Wy hoopen dat uwen zoon van zyn ellendig verzwakkend accident volkoomen hersteld is, dat uwe lydende dogter, nog de heilzaame, geneezende en versterkende vruchten van haar buitenverblyf geniet, en veele gezonde sappen en vernieuwde krachten voor den aanstaanden Herfs en Winter heeft opgedaan! Zo is het niet met myne dierbaare Lydende vriendin, die ongelooflyk veel aan Haare zenuwkwaal en woedende kramppynen blyft uitstaan. Haare smarten zyn onbeschryflyk, dikwyls is Haar Lichaam zo geschokt en Haare handen beeven zo geweldig dat zy de pen niet vatten kan om een adres op een Brief te schryven. Daar en booven werkt de ziekte zo geweldig op Haaren geest, dat zy uuren agter één erbarmelyk Miseiriaal schreid. Gisteren heeft zy een allerelendigste dag gehad, zo elendig dat ik niet onderneem dezelven te beschryven; den docter kwam driemaal en God weet alleen hare tyd. Het verwonderd ons nog geen antwoord op onzen Brief aan u, betreffende de commissie van een werk voor den Heer Ribbers van u ontvangen te hebben. Wy hoopen dat u dien Brief is ter hand gesteld, en hadden gaarne antwoord.

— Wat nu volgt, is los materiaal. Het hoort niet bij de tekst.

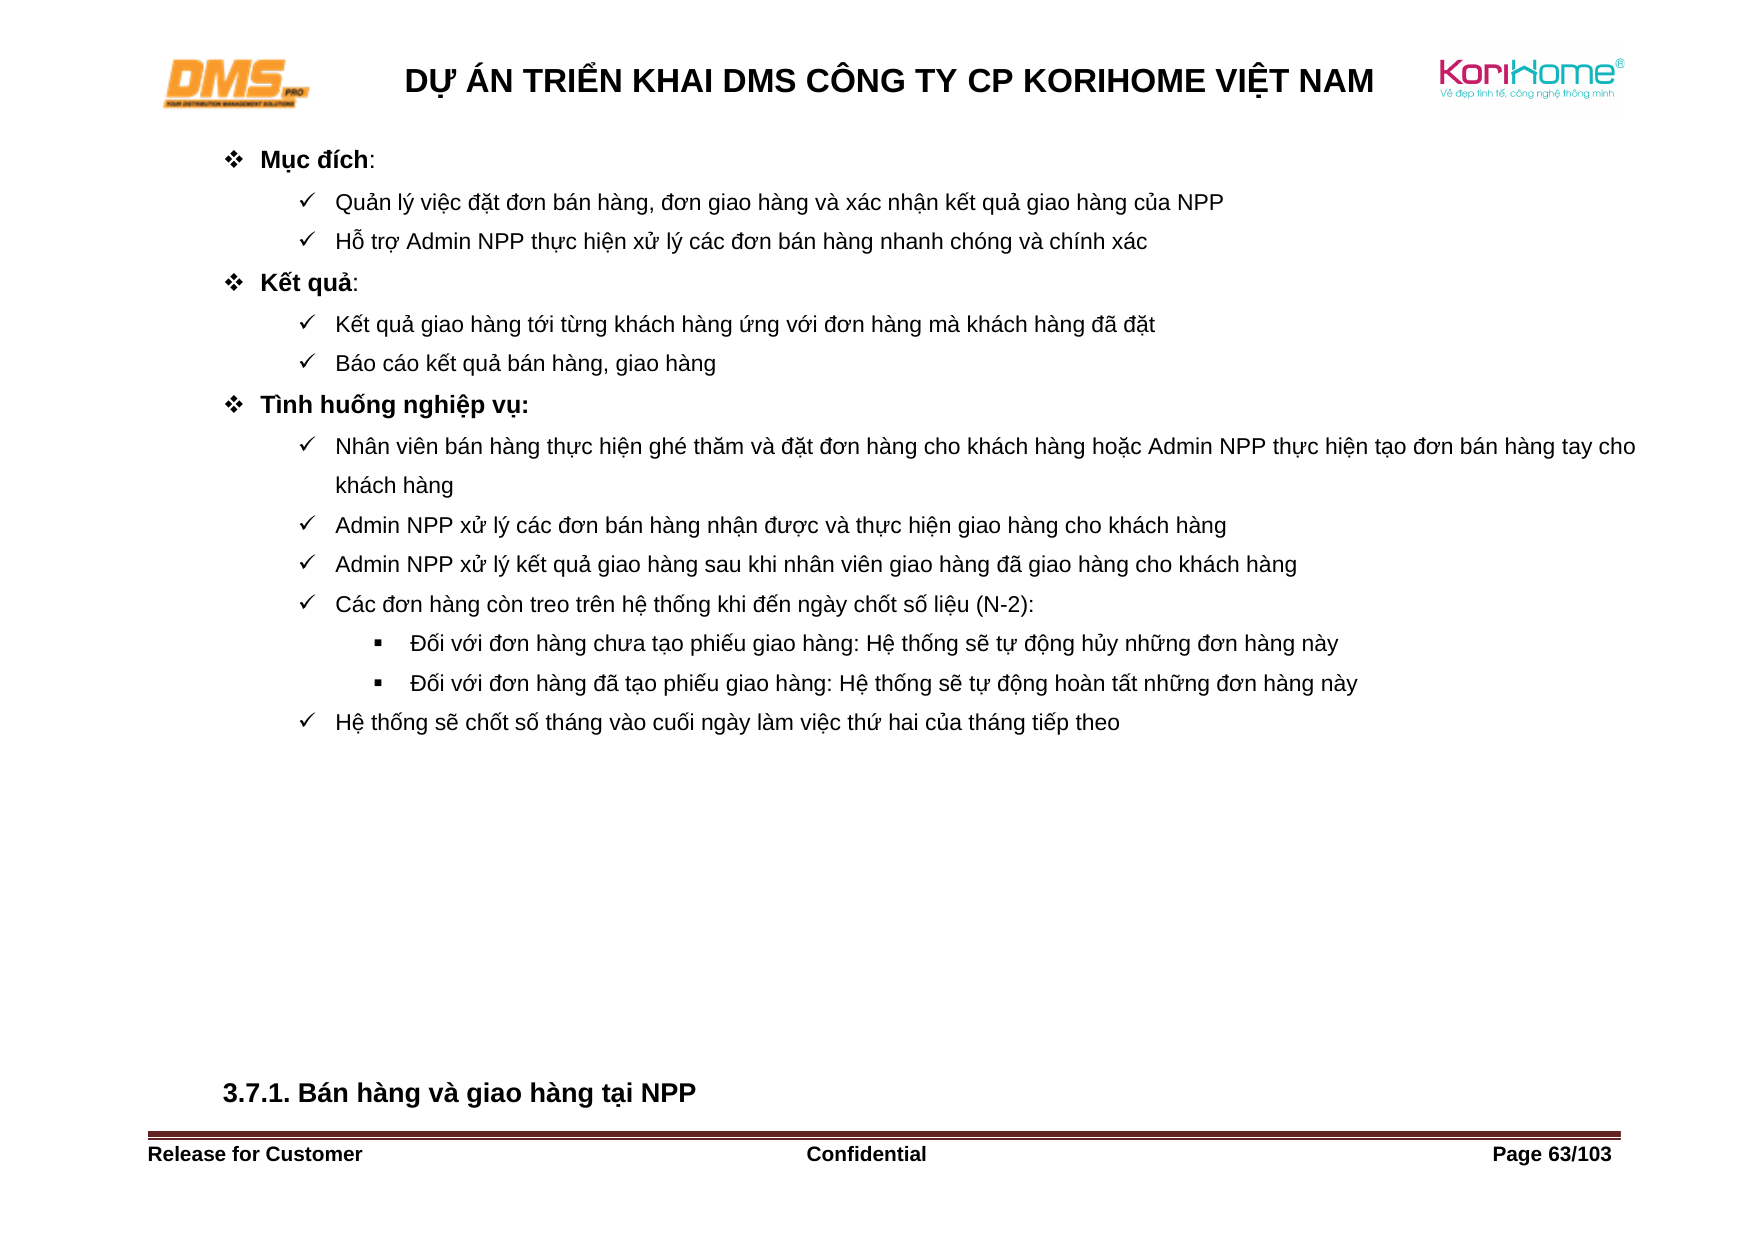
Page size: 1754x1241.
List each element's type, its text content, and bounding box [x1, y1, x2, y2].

Het is u zeker bekend, dat een zusters dogter myner Vriendin, die door ons is opgevoed, en uit ons Huis getrouwd, welker Man predikant te Ossendrecht zynde, en in April overleeden is, een Huis hier gehuurd heeft, met een schoone tuin, en wy by Haar zyn gaan inwoonen, wetende wat wy verteeren. Het was my niet meer mooglyk, in myne klimmende jaaren en veel aan Rhumatieke pynen sukkelende, het alleen te stellen. Nu hebben wy Gezelschap, hulp en troost.
Moogen wy u vergen den inleggende op de post te laaten bezorgen? Vaarwel, groet uwe kinderen en zyd gegroet van
Uwe Hoogachtende vriendinnen
E. Wolff geb. Bekker en A. Deken.
's Hage, 3 Septbr. 1802.
P.S. Ons adres is ten huize van de weduwe van Crimpen in de Herderinnenstraat N0. 437.